[[ Provided entries open ]]
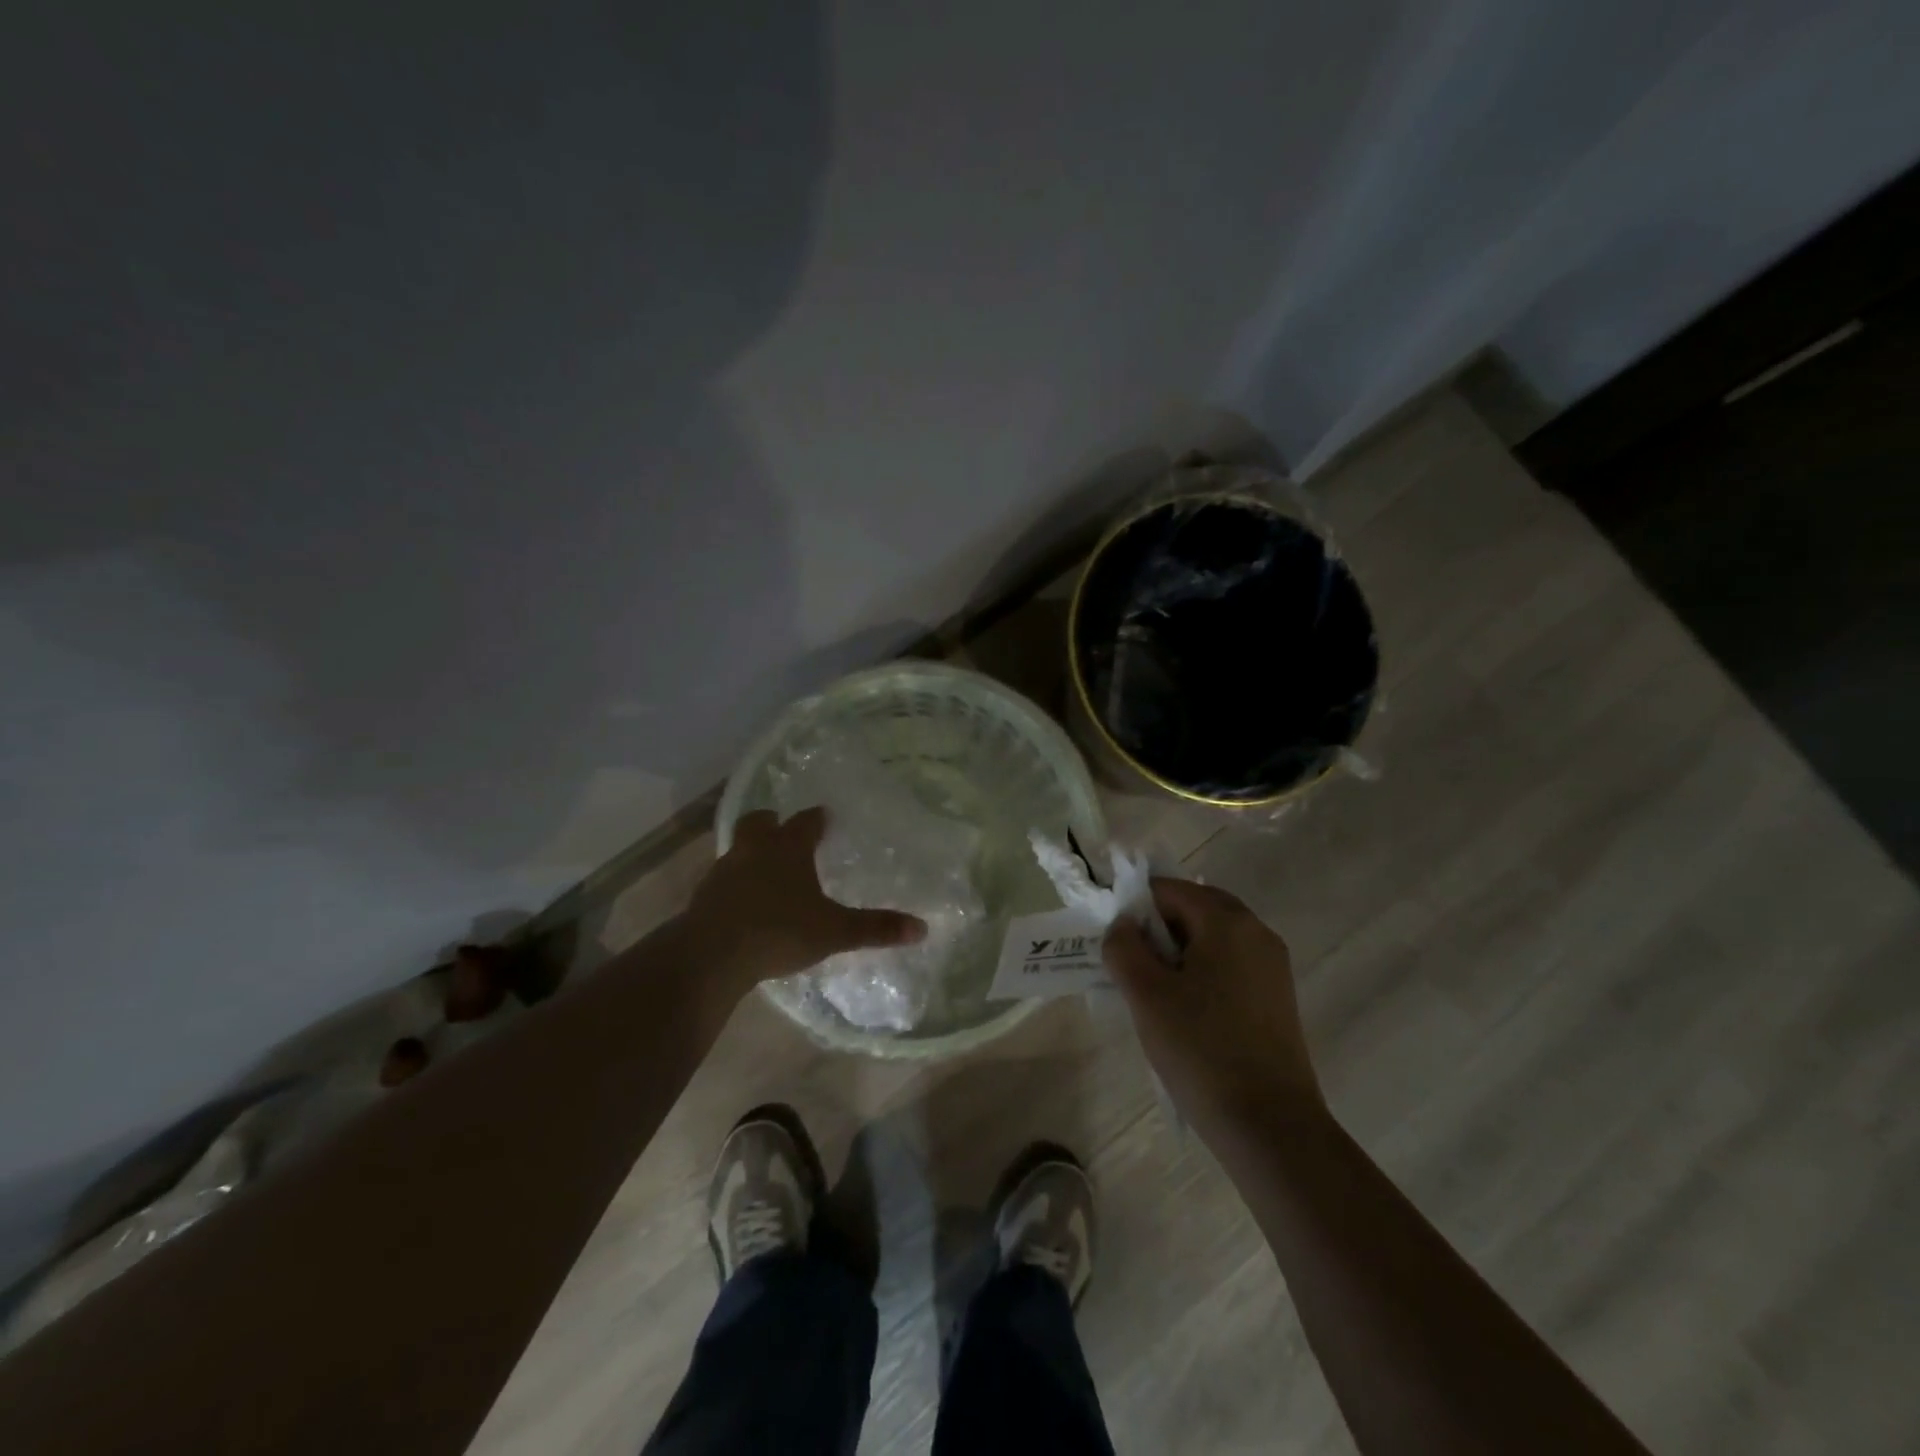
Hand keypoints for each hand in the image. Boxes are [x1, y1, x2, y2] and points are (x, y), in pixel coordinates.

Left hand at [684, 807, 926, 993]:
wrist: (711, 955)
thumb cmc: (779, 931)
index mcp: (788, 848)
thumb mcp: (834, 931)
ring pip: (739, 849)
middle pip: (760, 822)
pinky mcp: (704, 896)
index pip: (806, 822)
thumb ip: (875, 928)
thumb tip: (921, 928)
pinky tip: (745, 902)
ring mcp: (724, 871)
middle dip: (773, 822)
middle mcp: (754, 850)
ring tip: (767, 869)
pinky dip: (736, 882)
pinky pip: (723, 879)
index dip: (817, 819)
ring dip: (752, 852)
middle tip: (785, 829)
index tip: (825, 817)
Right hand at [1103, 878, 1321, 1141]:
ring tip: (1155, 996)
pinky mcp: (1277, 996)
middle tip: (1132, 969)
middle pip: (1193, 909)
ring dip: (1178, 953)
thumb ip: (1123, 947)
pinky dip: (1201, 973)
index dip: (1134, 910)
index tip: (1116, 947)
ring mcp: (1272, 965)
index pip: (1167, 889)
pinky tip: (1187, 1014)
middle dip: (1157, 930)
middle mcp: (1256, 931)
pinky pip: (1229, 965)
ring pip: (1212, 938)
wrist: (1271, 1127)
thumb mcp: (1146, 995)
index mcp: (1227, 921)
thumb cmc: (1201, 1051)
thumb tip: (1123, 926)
[[ Provided entries closed ]]
[[ Provided entries open ]]
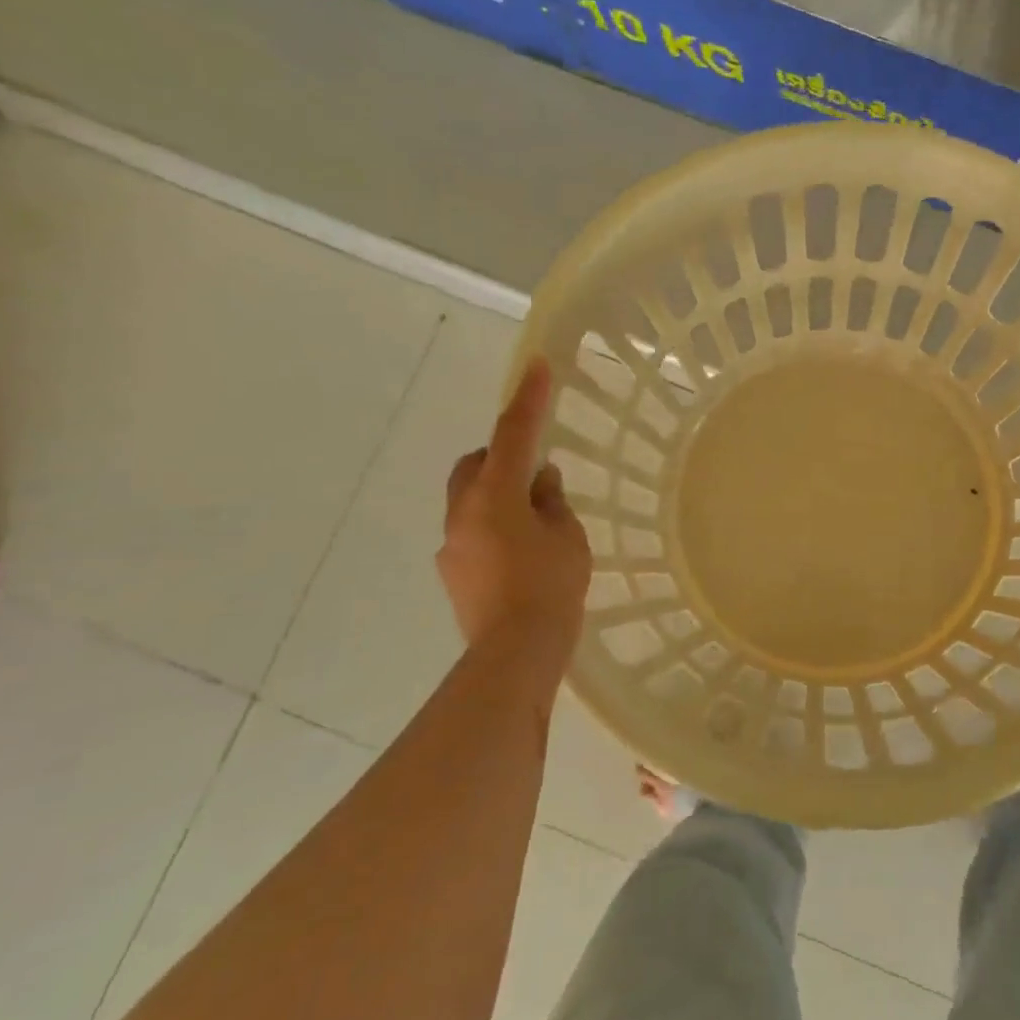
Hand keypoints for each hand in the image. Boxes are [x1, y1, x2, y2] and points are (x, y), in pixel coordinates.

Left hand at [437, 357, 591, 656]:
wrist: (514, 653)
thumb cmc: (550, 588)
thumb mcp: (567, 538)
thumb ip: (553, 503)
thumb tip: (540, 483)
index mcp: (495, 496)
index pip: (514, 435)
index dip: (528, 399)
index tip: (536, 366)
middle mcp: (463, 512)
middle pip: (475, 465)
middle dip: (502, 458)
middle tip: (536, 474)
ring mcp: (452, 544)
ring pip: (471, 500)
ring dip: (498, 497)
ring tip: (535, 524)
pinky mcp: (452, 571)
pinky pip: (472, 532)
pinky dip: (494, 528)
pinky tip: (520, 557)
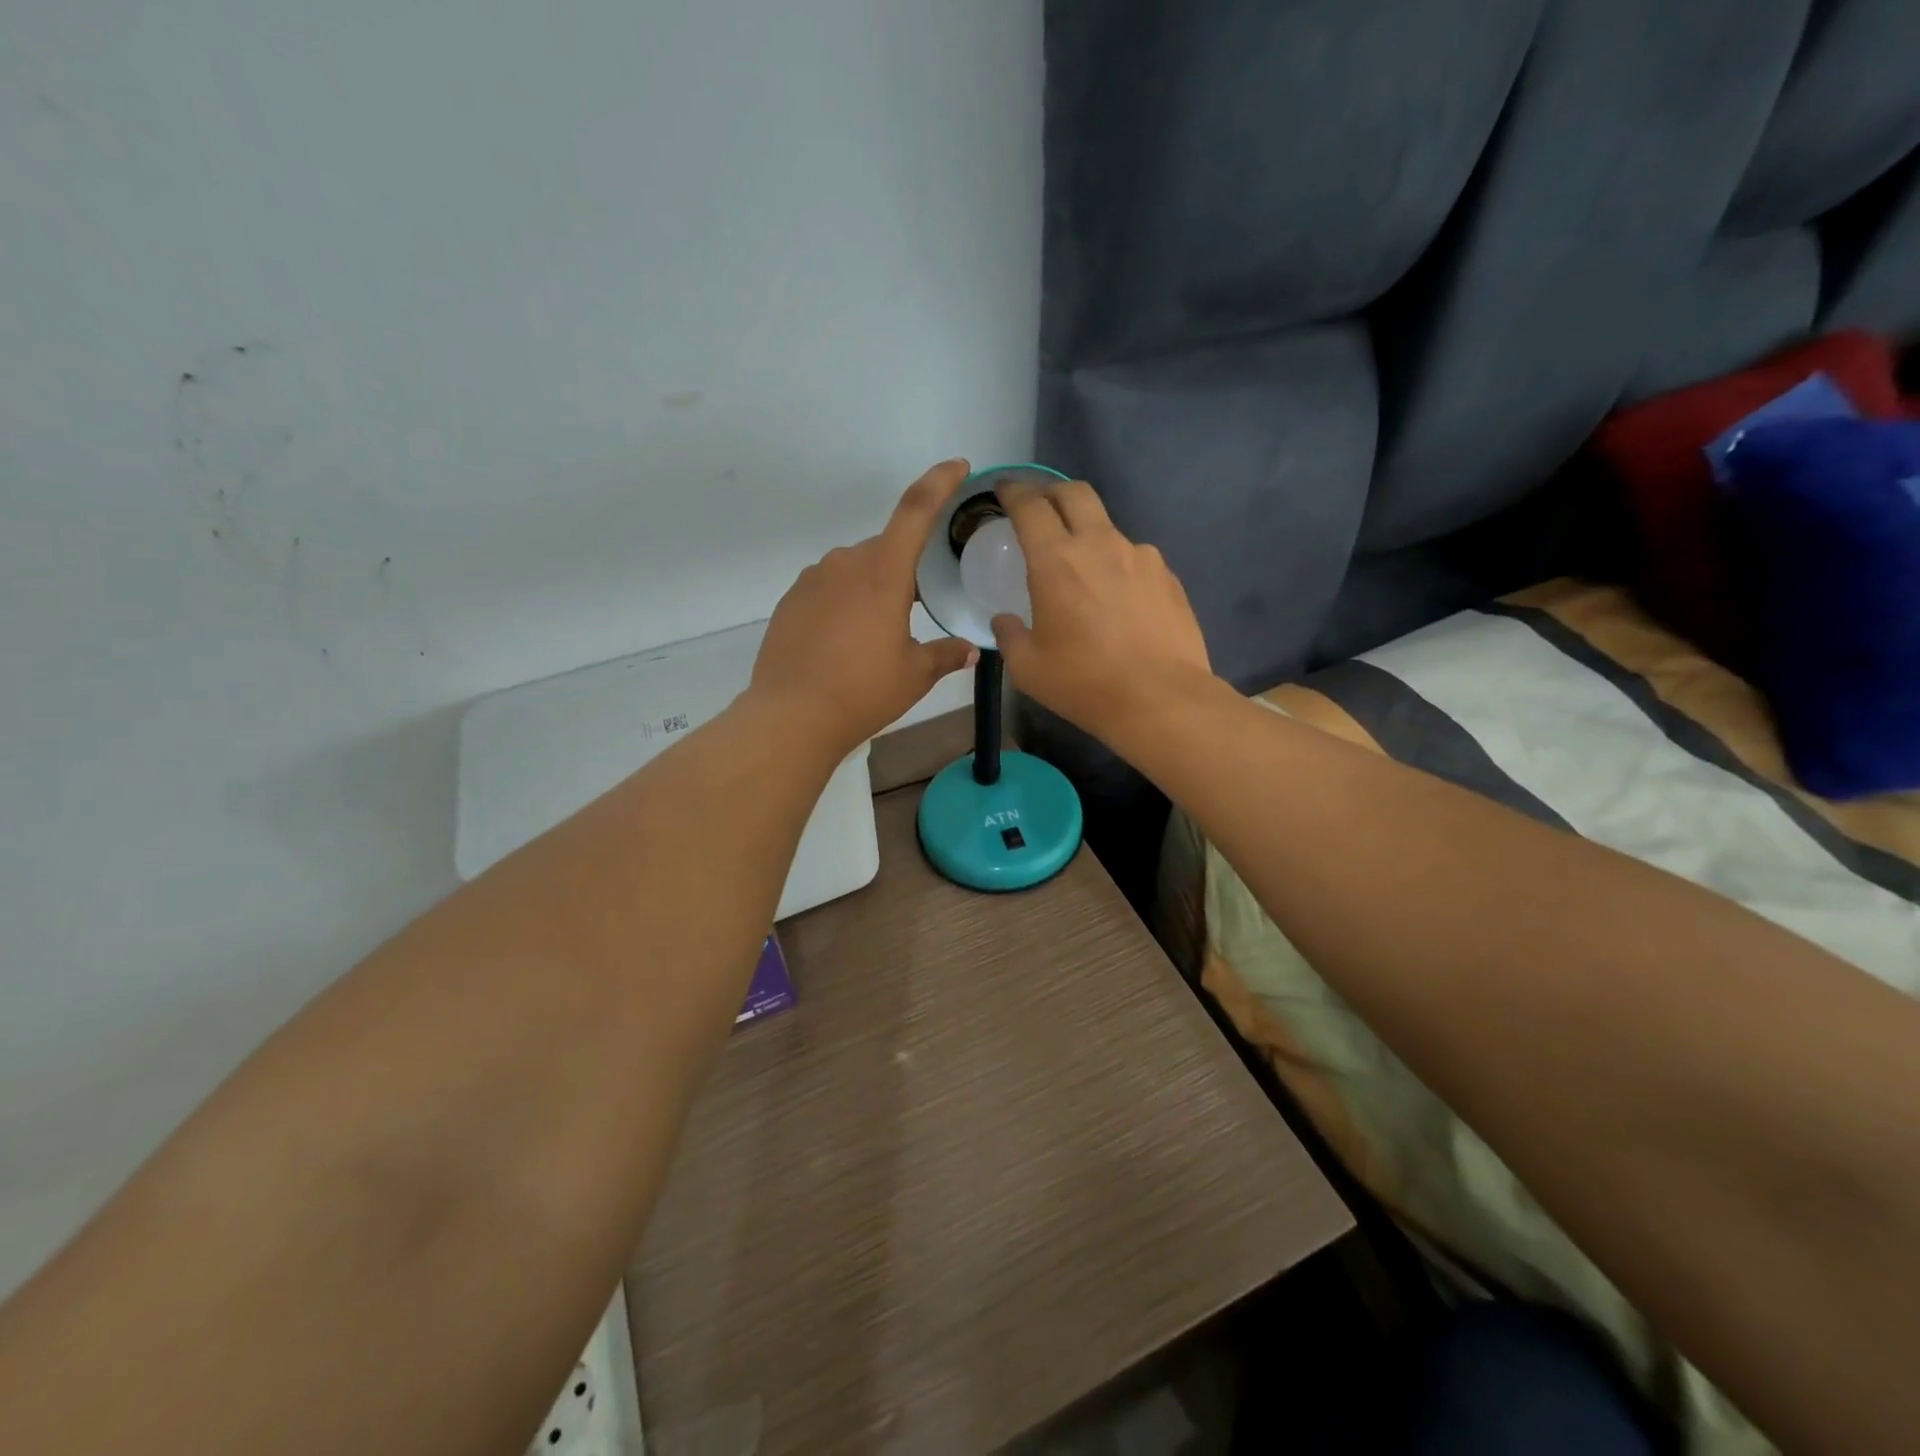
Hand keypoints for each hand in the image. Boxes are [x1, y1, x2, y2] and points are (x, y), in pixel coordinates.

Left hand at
[[ Provided entries closed ]]
-- What to produce --
Take the records above and return, word for word, only the lines that fall from the line with "pinky mcp: (1277, 996)" to the line with "thumb tip: (1123, 926)", both of them included.

-- Solution for this exercise --
pinky mcp: (1277, 996)
middle tip: (1132, 969)
middle pip: (1193, 909)
ring dip: (1178, 953)
thumb ip: (1123, 947)
pinky dip: (1201, 973)
index dip: (1134, 910)
index tip: (1116, 947)
ring mcp: (1272, 965)
index pip: (1167, 889)
pinky tip: (1187, 1014)
middle dip: (1157, 930)
middle mcp: (1256, 931)
pinky pip: (1229, 965)
ring pip: (1212, 938)
wrist: (1271, 1127)
thumb mcp: (1146, 995)
index mcp: (1227, 921)
thumb cmc: (1201, 1051)
thumb tip: (1123, 926)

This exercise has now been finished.